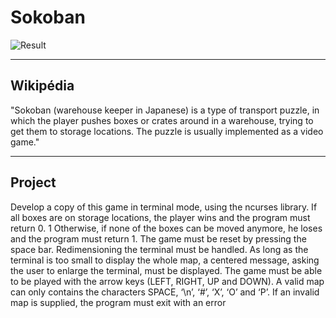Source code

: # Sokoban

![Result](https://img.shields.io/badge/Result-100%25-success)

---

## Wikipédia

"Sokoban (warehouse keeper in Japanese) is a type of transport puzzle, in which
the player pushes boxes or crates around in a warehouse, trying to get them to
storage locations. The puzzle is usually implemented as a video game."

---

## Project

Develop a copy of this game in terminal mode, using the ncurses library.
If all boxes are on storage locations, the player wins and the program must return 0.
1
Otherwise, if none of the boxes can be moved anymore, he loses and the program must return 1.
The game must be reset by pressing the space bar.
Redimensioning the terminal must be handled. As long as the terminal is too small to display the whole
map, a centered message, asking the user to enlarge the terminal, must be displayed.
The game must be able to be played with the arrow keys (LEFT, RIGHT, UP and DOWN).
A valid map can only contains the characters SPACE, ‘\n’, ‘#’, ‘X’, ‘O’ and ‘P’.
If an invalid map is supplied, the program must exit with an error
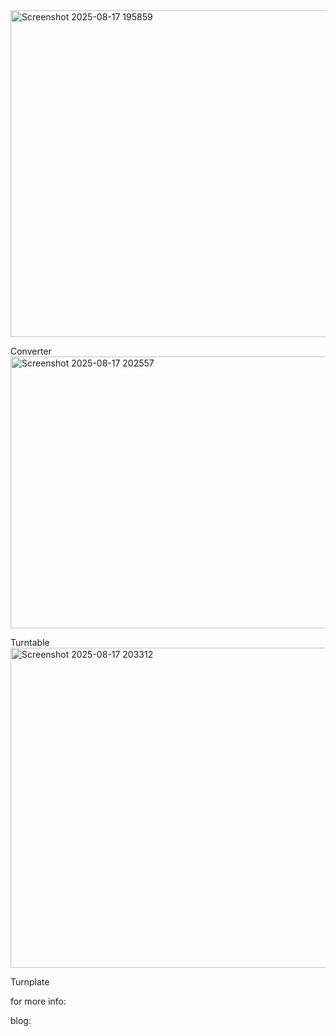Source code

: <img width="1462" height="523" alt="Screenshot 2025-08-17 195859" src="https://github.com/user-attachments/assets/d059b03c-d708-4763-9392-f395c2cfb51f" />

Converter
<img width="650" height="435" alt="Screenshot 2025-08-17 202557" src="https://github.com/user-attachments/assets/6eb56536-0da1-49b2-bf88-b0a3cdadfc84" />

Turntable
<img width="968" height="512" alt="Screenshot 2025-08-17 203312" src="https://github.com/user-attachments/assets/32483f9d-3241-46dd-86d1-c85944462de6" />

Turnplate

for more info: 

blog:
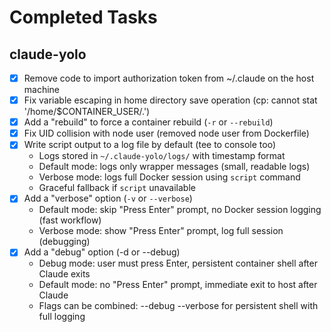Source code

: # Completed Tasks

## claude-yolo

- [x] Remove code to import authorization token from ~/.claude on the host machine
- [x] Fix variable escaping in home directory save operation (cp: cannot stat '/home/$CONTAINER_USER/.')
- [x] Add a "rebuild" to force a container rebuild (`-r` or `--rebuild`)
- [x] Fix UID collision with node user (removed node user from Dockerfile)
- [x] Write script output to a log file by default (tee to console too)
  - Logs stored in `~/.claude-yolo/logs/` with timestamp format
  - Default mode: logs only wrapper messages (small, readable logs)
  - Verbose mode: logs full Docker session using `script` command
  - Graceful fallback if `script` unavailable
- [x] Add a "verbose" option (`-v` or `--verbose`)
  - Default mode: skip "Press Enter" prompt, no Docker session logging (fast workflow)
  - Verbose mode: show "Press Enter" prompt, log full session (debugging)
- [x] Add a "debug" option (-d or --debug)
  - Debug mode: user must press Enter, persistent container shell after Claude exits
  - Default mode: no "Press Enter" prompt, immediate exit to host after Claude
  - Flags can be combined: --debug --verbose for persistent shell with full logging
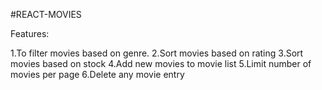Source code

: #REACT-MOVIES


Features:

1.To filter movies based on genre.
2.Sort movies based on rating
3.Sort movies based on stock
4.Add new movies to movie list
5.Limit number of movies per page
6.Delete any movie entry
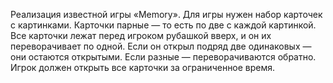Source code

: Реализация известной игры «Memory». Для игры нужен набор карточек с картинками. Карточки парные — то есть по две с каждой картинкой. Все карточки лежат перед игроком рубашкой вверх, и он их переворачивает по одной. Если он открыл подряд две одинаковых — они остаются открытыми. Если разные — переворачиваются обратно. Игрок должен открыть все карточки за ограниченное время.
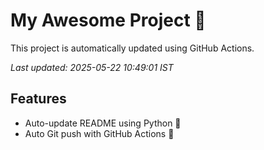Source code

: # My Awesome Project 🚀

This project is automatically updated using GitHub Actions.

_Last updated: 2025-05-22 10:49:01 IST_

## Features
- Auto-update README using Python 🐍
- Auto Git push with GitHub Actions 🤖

________________________

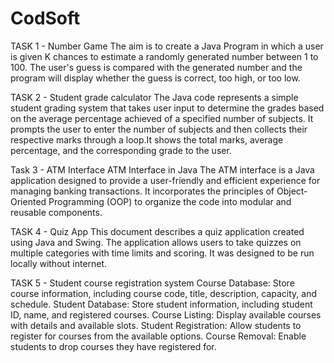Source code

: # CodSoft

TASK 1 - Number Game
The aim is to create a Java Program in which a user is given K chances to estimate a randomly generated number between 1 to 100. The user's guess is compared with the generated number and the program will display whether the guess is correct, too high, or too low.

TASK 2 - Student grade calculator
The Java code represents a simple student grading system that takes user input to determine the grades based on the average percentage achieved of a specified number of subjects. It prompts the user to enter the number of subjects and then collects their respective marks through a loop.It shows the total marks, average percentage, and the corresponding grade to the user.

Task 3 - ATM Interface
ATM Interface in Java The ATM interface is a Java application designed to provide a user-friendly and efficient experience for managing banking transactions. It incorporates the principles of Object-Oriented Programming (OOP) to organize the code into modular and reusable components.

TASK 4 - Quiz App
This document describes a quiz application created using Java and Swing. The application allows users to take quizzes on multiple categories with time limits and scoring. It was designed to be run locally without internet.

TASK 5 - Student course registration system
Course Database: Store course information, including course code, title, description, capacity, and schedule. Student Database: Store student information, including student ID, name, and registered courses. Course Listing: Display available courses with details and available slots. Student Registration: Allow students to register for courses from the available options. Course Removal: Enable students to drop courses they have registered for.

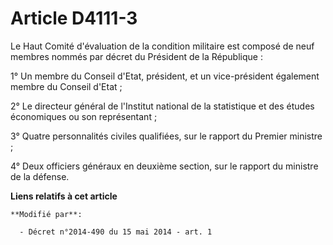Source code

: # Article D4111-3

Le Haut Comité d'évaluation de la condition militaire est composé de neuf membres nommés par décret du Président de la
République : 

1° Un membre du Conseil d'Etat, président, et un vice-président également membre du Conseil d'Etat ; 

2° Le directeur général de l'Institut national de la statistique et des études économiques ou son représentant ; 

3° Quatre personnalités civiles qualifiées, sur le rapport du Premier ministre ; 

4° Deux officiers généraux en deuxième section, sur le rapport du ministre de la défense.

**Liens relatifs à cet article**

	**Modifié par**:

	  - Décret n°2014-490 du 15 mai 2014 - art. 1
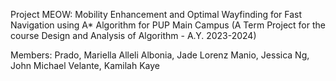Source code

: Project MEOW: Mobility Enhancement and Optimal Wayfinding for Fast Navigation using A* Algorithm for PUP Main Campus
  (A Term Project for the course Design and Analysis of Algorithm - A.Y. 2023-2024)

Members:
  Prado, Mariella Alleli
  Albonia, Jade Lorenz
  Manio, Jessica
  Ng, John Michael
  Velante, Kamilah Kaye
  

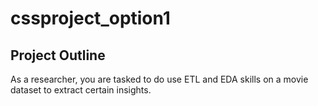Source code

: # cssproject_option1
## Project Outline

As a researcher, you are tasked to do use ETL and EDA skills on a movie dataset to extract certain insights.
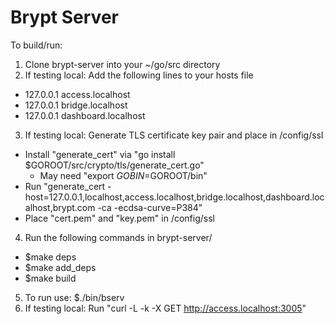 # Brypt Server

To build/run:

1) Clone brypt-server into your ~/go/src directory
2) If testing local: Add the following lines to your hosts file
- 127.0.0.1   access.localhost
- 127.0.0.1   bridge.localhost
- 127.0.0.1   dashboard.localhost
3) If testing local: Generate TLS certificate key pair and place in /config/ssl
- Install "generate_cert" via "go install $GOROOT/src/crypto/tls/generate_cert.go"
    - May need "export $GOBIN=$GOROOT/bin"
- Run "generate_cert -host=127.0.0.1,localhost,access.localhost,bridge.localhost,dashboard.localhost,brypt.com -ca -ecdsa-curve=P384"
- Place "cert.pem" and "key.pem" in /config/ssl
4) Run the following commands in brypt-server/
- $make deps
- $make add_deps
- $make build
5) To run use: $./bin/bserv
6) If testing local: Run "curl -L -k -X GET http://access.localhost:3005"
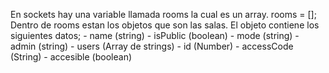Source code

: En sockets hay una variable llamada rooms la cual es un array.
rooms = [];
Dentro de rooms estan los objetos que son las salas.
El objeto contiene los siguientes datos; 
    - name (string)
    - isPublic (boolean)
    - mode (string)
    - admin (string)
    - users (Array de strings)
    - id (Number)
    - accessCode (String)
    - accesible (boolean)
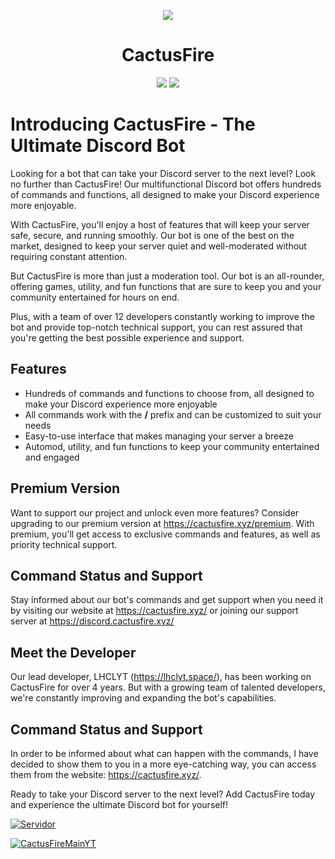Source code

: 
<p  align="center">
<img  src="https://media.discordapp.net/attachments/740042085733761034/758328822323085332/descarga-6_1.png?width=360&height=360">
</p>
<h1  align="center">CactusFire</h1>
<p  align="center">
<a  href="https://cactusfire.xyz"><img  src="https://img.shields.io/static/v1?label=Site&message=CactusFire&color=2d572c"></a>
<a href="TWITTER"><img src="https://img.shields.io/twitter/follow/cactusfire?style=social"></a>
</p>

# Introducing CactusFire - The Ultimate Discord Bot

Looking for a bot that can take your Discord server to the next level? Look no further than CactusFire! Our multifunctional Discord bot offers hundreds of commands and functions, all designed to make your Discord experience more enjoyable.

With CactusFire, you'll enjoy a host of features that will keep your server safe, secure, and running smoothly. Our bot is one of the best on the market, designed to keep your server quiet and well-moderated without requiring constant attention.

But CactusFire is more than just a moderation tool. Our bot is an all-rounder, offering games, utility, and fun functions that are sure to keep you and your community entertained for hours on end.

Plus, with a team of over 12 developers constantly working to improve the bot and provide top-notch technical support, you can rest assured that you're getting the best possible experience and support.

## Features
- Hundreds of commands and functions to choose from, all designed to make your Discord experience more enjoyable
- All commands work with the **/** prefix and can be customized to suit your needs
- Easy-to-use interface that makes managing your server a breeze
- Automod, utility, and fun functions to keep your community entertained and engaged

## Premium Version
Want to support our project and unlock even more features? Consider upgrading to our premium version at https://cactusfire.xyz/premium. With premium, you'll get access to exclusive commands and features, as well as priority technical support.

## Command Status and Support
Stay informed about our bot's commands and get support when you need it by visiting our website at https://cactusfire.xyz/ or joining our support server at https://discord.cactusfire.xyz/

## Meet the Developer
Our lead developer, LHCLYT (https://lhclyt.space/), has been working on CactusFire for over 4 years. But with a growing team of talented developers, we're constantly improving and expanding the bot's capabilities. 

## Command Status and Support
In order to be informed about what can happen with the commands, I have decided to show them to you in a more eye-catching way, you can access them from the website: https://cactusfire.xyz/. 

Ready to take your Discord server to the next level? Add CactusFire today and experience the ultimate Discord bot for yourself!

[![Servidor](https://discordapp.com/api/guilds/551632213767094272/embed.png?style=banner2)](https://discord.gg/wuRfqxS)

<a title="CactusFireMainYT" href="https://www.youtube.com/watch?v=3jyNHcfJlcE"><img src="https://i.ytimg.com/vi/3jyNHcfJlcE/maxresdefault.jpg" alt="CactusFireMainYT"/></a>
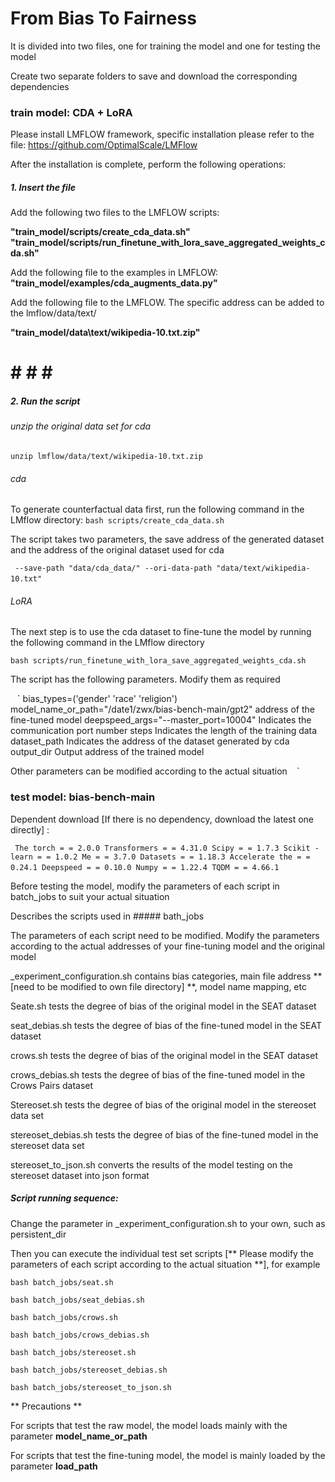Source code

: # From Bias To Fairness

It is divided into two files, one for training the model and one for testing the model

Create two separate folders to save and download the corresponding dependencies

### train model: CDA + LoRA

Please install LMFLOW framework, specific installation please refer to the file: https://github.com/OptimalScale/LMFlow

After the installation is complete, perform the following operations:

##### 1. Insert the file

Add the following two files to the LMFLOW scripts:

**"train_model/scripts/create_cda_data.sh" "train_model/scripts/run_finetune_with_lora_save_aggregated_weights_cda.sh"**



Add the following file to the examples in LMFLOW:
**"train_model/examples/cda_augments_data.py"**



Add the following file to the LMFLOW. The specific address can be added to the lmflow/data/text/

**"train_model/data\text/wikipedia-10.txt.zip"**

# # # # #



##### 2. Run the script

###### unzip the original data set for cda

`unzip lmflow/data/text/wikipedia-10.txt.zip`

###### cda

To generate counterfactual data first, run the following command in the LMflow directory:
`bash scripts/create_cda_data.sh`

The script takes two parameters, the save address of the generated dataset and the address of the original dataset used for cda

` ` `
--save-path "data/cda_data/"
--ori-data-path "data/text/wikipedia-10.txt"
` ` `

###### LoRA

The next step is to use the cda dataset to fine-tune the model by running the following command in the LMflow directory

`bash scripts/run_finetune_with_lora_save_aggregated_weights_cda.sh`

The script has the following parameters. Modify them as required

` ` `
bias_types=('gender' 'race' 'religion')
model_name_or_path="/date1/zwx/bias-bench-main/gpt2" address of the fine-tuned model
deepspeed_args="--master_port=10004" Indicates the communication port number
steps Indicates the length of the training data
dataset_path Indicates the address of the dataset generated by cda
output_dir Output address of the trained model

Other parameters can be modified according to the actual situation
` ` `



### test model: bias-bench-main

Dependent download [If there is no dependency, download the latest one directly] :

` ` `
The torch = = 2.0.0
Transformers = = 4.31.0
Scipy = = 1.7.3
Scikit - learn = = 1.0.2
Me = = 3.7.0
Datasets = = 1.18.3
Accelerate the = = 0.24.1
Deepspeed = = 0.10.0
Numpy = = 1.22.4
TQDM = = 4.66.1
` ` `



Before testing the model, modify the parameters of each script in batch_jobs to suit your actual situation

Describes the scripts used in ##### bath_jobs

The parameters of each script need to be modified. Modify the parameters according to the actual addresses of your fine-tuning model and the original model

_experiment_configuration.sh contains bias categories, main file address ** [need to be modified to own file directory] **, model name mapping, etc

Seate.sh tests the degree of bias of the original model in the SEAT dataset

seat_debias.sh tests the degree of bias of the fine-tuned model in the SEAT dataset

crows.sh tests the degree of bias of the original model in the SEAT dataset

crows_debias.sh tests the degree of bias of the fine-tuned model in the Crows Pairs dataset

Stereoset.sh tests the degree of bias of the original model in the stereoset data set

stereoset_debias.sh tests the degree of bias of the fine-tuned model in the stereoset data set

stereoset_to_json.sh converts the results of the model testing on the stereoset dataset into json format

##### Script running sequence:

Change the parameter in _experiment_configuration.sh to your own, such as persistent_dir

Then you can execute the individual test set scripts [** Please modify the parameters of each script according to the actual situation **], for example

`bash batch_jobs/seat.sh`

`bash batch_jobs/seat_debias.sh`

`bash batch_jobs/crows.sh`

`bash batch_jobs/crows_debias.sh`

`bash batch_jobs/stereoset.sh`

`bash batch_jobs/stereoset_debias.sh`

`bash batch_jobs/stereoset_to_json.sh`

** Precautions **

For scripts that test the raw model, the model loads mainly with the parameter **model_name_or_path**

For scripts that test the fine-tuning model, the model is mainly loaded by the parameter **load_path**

________________________

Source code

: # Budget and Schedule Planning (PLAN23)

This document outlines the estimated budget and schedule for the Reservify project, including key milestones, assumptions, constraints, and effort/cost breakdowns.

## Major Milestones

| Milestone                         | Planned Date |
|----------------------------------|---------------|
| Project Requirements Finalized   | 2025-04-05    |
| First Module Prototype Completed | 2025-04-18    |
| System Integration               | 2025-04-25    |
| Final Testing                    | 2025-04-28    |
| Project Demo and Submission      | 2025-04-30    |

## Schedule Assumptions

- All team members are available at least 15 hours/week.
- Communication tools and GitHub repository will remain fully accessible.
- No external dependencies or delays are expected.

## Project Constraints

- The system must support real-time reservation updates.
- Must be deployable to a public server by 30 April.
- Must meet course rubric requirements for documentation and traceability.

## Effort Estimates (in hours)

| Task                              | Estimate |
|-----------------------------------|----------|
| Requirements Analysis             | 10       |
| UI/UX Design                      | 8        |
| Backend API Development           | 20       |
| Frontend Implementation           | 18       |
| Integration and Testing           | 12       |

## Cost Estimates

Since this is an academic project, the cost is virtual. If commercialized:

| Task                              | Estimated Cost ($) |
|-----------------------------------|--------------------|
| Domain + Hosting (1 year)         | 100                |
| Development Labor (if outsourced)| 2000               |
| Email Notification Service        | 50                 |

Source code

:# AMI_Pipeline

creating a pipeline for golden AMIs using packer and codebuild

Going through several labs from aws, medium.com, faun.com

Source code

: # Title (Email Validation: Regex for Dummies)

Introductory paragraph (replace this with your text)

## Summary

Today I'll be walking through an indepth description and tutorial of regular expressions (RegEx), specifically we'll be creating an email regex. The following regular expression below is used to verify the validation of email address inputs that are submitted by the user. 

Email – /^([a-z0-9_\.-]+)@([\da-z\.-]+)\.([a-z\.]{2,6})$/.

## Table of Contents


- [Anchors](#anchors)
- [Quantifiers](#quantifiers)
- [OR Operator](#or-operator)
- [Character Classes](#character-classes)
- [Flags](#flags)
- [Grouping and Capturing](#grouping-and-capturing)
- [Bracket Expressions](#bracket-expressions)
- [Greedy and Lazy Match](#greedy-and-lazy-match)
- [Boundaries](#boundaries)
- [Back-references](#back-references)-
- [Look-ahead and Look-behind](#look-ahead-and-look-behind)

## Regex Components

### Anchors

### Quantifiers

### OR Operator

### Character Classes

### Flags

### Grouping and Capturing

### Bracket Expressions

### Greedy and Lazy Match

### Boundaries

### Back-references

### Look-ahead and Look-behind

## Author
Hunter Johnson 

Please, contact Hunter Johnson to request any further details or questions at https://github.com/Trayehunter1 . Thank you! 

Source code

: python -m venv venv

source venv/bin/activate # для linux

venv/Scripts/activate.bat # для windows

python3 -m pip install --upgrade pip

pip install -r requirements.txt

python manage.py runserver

________________________

Task objective: Beginning at the line above with "stereoset_debias.sh tests the" and finishing at the line with "For scripts that test the fine-tuning", return each line exactly and return nothing else.

Exercise response:
stereoset_debias.sh tests the degree of bias of the fine-tuned model in the stereoset data set

stereoset_to_json.sh converts the results of the model testing on the stereoset dataset into json format

##### Script running sequence:

Change the parameter in _experiment_configuration.sh to your own, such as persistent_dir

Then you can execute the individual test set scripts [** Please modify the parameters of each script according to the actual situation **], for example

`bash batch_jobs/seat.sh`

`bash batch_jobs/seat_debias.sh`

`bash batch_jobs/crows.sh`

`bash batch_jobs/crows_debias.sh`

`bash batch_jobs/stereoset.sh`

`bash batch_jobs/stereoset_debias.sh`

`bash batch_jobs/stereoset_to_json.sh`

** Precautions **

For scripts that test the raw model, the model loads mainly with the parameter **model_name_or_path**

For scripts that test the fine-tuning model, the model is mainly loaded by the parameter **load_path**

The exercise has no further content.